DEINE AUFGABE:
Wiederhole aus dem Text über Sättel mit tiefem Sitz das Stück von „Erst kürzlich wurde“ bis „eine totale Umstellung.“ Wort für Wort.

═════ TEXT ZUM LESEN

Ich habe in diesem Leben schon in diversen Sätteln gesessen. Sei es, weil ich eine neue Reitbeteiligung bekommen habe, mal „fremdreiten“ durfte oder auch auf der Suche nach einem eigenen Sattel. Dabei ist mir in den letzten Jahren ein Trend aufgefallen, der mich immer wieder schmunzelnd den Kopf schütteln lässt. Ich nenne diese Sättel liebevoll die „Sitz-Prothesen“.

Erst kürzlich wurde ich wieder mit dem Thema konfrontiert, als ich meinen Dressursattel verkaufen wollte. Das Mutter-Tochter-Gespann war anfangs ganz begeistert von meinem Sattel. Zumindest so lange, bis die Tochter, für deren Pferd der Sattel gedacht war, drauf saß. Schnell kam die Bemerkung: „Oh, der hat aber einen flachen Sitz und total wenig Pausche. Da hab ich ja gar keinen Halt“. Sie präsentierte mir dann auch prompt ihren alten Sattel. Da war mir sofort klar: Ja, das ist natürlich eine totale Umstellung.

Ihr bisheriger Sattel war genau so eine „Sitz-Prothese“. Tiefer Sitz, hochgezogener Sattelkranz. Pauschen so dick, wie ich sie vorher kaum gesehen habe. Das ist natürlich oberflächlich betrachtet eine feine Sache, wenn man vom Sattel in eine bestimmte Position gepresst wird und man so vermeintlich sicher sitzt. Gerade Reitanfänger verspüren dadurch eine gewisse Sicherheit im Sattel

Vermeintlich besserer Sitz…

Auf lange Sicht sind solche Sättel – die man nicht nur in der Dressur, sondern auch immer mehr im Springen vorfindet – aber absolute Bewegungskiller. Der „tiefe Sitz“ zwingt das Gesäß des Reiters quasi in diese Mulde rein. Wirklich variieren kann man seinen Sitz dadurch nicht. Die dicken Pauschen klemmen das Bein des Reiters fest. Hüfte, Gesäß und Beine werden in ihrer Bewegungsfreiheit eingeschränkt. Dadurch leidet das Reiten, denn der Reiter ist in seiner Position quasi „festgestellt“. Dazu kommt, dass die Pauschen ja durch das Pferd bzw. seine Bewegungen bewegt werden und somit der Reiter auch. Dieser wiederum kann sich aber selbst nicht bewegen. Das schränkt seine Wahrnehmung und seine Aktions- und Reaktionsmöglichkeiten deutlich ein. So ist feines Reiten nicht möglich.

══════════
═════ AUSGELESENE DATEN

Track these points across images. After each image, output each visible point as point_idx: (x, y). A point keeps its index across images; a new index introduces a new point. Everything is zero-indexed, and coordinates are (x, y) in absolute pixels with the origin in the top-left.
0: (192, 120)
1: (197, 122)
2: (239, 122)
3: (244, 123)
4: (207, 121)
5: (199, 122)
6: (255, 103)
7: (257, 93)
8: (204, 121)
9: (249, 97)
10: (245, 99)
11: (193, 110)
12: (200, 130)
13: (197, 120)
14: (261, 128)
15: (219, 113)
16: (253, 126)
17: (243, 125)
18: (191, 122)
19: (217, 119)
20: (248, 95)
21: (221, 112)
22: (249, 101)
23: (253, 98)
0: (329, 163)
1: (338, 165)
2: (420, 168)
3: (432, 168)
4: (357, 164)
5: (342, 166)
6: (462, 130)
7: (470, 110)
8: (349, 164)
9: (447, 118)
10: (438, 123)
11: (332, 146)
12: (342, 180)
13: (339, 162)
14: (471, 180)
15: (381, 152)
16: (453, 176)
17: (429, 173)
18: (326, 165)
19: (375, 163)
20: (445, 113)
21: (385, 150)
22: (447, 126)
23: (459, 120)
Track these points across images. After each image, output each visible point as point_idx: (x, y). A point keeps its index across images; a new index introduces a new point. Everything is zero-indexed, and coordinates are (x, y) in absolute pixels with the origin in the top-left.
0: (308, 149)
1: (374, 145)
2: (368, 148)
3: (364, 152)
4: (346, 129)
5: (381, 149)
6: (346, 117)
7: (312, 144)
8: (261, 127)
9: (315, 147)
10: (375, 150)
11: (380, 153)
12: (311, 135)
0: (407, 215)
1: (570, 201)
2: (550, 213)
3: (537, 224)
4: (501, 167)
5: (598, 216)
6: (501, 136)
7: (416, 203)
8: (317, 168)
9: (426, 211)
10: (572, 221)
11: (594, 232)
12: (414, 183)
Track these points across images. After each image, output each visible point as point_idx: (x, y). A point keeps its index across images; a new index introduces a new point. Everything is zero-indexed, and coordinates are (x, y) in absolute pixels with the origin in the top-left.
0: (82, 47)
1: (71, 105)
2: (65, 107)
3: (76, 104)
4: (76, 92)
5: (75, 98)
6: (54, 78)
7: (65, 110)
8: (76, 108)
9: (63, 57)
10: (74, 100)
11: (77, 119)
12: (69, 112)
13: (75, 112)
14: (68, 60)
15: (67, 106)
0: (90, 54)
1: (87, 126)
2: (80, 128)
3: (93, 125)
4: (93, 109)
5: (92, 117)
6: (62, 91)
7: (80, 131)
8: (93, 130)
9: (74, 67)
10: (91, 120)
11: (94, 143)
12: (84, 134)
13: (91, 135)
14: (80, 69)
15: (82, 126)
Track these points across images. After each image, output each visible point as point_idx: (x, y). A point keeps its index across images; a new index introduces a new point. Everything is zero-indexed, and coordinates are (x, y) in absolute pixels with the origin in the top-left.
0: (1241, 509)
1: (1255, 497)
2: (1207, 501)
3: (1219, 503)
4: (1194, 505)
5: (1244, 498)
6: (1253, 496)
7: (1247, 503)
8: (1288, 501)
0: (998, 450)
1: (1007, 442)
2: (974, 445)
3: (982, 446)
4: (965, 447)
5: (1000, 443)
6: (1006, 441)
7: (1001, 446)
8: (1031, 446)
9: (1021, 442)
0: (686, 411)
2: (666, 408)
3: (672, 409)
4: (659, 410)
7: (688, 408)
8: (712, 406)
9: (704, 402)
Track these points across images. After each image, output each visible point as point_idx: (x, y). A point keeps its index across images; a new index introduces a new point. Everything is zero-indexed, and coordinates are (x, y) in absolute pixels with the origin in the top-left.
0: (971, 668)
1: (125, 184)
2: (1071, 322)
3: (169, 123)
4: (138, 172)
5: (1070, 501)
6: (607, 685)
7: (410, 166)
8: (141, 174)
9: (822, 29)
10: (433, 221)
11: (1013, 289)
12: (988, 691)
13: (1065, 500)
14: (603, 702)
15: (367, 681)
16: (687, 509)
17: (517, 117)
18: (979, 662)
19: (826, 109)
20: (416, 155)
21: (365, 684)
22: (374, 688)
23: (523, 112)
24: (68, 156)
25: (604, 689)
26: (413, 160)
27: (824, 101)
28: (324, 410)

══════════

DIE LÖSUNG:
Erst kürzlich wurde ich wieder mit dem Thema konfrontiert, als ich meinen Dressursattel verkaufen wollte. Das Mutter-Tochter-Gespann war anfangs ganz begeistert von meinem Sattel. Zumindest so lange, bis die Tochter, für deren Pferd der Sattel gedacht war, drauf saß. Schnell kam die Bemerkung: „Oh, der hat aber einen flachen Sitz und total wenig Pausche. Da hab ich ja gar keinen Halt“. Sie präsentierte mir dann auch prompt ihren alten Sattel. Da war mir sofort klar: Ja, das ist natürlich eine totale Umstellung.